In composing the work, text setting and declamation were foremost in Pärt’s mind: all of the musical elements in the piece, from rhythm to pitch, are in some way determined by the text.
American composer Eric Whitacre used the two initial chords of the conclusion (Qui passus es) in his motet Lux Aurumque, applying them to the words natum (new-born) and thus linking birth and death of Christ to reincarnation.

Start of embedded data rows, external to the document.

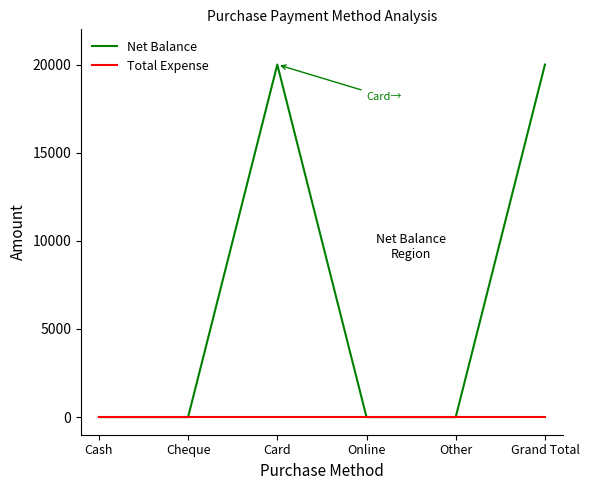

List the series in order of their overall mean, lowest first.

Total Expense, Net Balance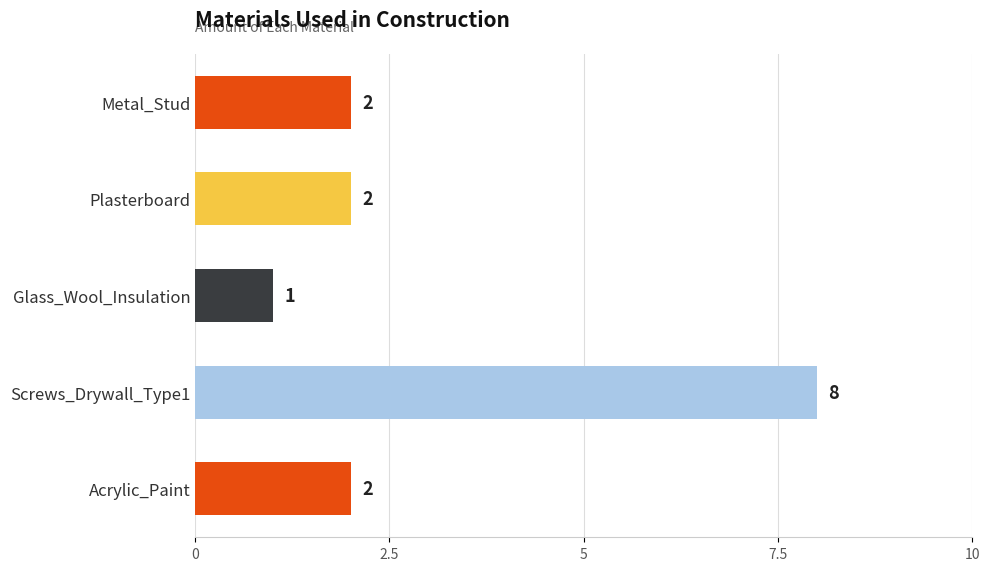

Which category has the lowest value across all series?

Glass_Wool_Insulation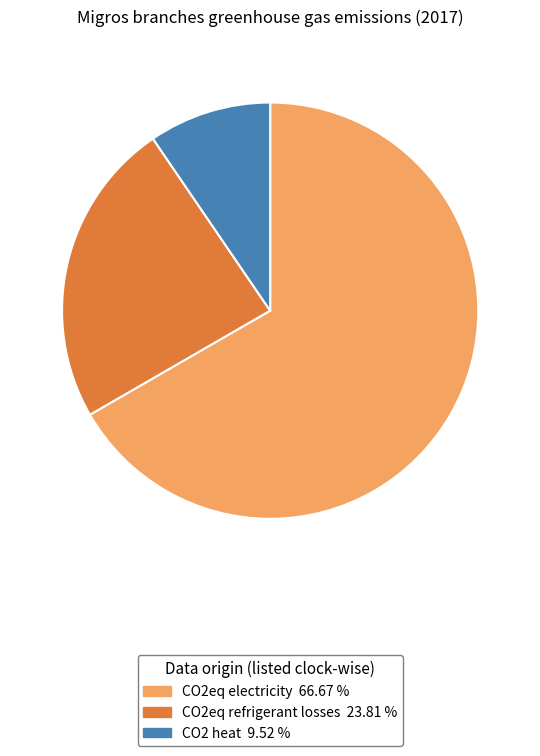

Which slice is the smallest?

CO2 heat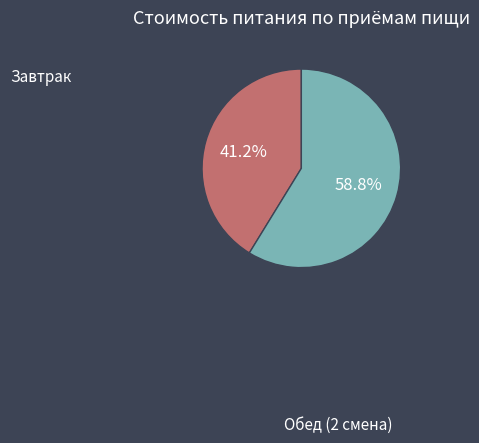

Is there any slice that represents more than half of the pie?

Yes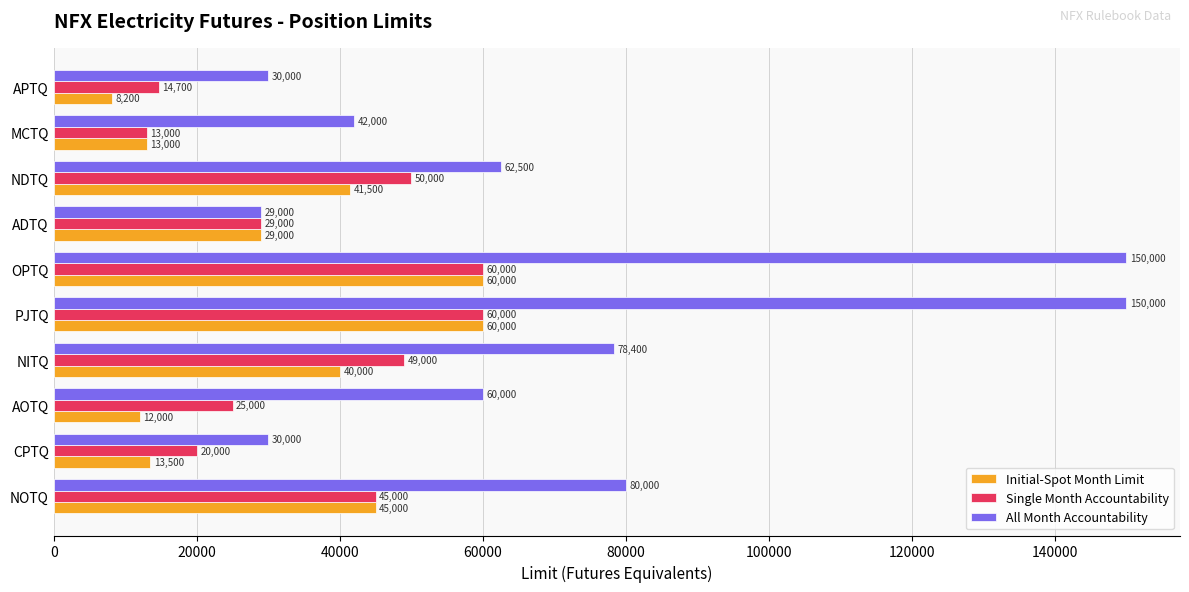

What is the maximum value shown in the chart?

150000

Passio has a very important place in our musical heritage as the Hilliard Ensemble. It was really the defining moment that introduced us fully to Arvo Pärt’s music. And it was performing Passio, coming to know and understand Passio, that sort of sealed our relationship – the realisation that this is really something unique. If you look at the score of Passio and analyse it, it is very, very spartan, very sparse in the sense that there are actually only three keys used. And then at the very end, just for the very end, at the critical moment when Christ is on the cross and is about to die, suddenly, the four Evangelists come together on one unison A-note. And then there’s this silence, this death – he gave up the ghost, we’d say, his spirit isn’t in him, he gave up his spirit. And then there’s this extraordinary moment when the choir and everybody comes in, in D-major. So this chord comes in and it just goes right through your body! It’s an amazing moment – every time, it sends shivers down my spine. It’s like the richest Brahms you’ve ever heard, and you realise that there is life afterwards. This is the most important moment, the death, but it’s actually looking forward, it’s for a reason, it’s a positive thing, and I think that this last page is the most stunning page of music you could ever wish to hear.